Sungguh, hal ini sangat buruk. Ia benar-benar tak menyangka ternyata teman yang ia anggap sebagai satu-satunya teman sejati, ternyata, hanya bersandiwara demi uang. Memang, dalam menjalin sebuah pertemanan itu tidaklah mudah. Tapi paling tidak, ia sudah pernah merasakan bagaimana indahnya punya teman. Meskipun itu sulit.
*****
"Hai guys, ada berita bagus yang harus kalian ketahui sekarang. "Maria masuk diikuti Evrin dan Gina. Semua sedang bersiap untuk mata pelajaran selanjutnya.
"Ada apa Mar?" tanya Jeny. Ia berharap dapat berita bagus dari sahabat karibnya ini.
"Mulai sekarang, Evrin dan Gina resmi jadi anggota kita."
Semua berpandangan. Saling menilai apakah mereka layak untuk menjadi tim nya.
"Oh ya. Alasanmu apa? Kamu tahu kan. Kita nggak mudah menambahkan anggota. Kalau Evrin lumayan cantik. Tapi nggak tahu sama Gina. Apakah dia kaya?" tanya Jeny. Ia melipat tangan mempertimbangkan keduanya. "Dan satu lagi. Bukannya mereka temannya Indah. Mana dia? Apa dia mau kembali lagi jadi suruhan kita?"
Maria tersenyum, "Ayah Maria adalah seorang pengusaha perkebunan teh di Jawa Barat. Tentu dia kaya. Bukan begitu. Dan Indah sudah kami bereskan. Perlu satu hal yang harus kalian tahu. Selam ini, mereka tidak tulus berteman dengannya."
Deg!
"Selamat siang anak-anak," sapa Bu Popi sambil memasuki ruangan.
Hal itu membuat anak-anak menyiapkan diri dan duduk di tempat masing-masing.
"Apakah kalian sudah siap untuk pelajaran hari ini?" tanya Bu Popi sambil meletakkan bukunya di meja.
"Sudah Bu ...," seru Anak-anak.
Bu Popi mengawasi mereka satu-persatu. Memastikan keadaan mereka baik-baik saja.

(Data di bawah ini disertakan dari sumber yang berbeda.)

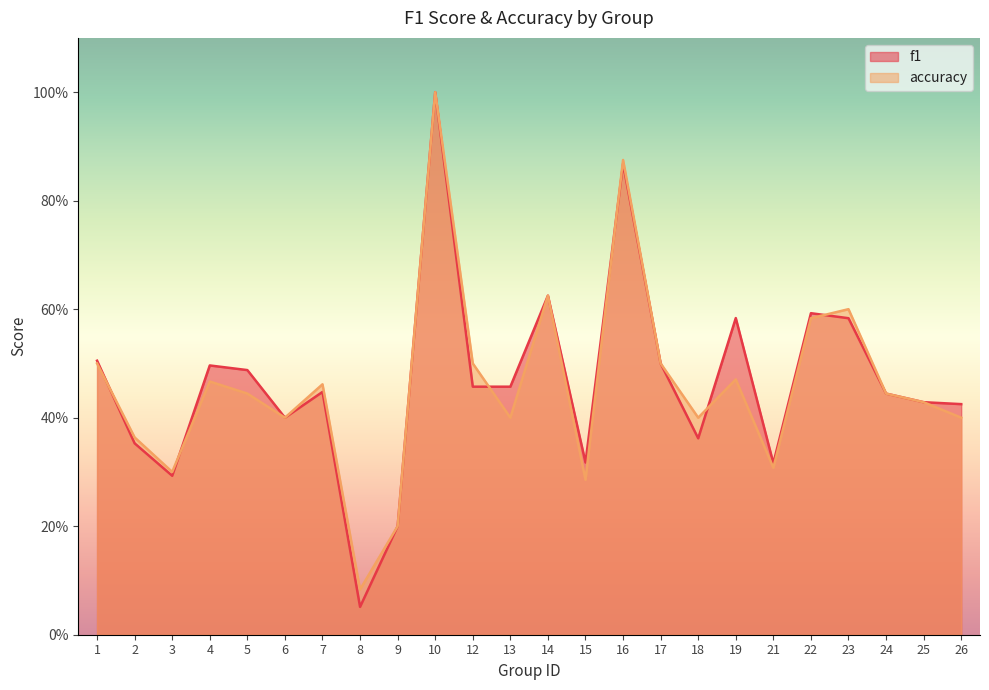

Between which two adjacent categories do accuracy and f1 first intersect?

1 and 2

"Kemana Indah?" tanya Bu Popi saat mengetahui bangku Indah kosong.
Semua saling berpandangan. Entahlah, anak itu meskipun aneh selalu saja mendatangkan masalah. Apalagi akhir-akhir ini.
"Apakahak tidak ada yang tahu Indah kemana. Bukannya ia selalu rajin?"
"Leo Bu yang tahu. Dia pacarannya kan," kata Jeny.
"Iya nih Bu . Huuuu ...," seru anak-anak.
"Sudah-sudah, tenang kalian semua. Leo, dimana Indah?"
Leo yang sedari tadi hanya senyum-senyum saja sedikit terkejut. "E, nggak tahu Bu. Soalnya saya juga baru masuk. Biasanya sama Evrin dan Gina."
Bu Popi mengalihkan pandangannya pada mereka. Sorot matanya menanyakan hal yang sama.
Sementara Evrin dan Gina saling berpandangan, bingung dengan apa yang harus dikatakan. "Eh, mungkin masih di perpus Bu. Tadi sama kita kesana. Lalu, pas bel masuk dia udah nggak ada. Tapi sebelumnya bilang nyari buku sih. Terus saya kira sudah kembali duluan," tegas Evrin.
"Ya udah Bu, biar saya saja yang mencari Indah," tukas Jeny.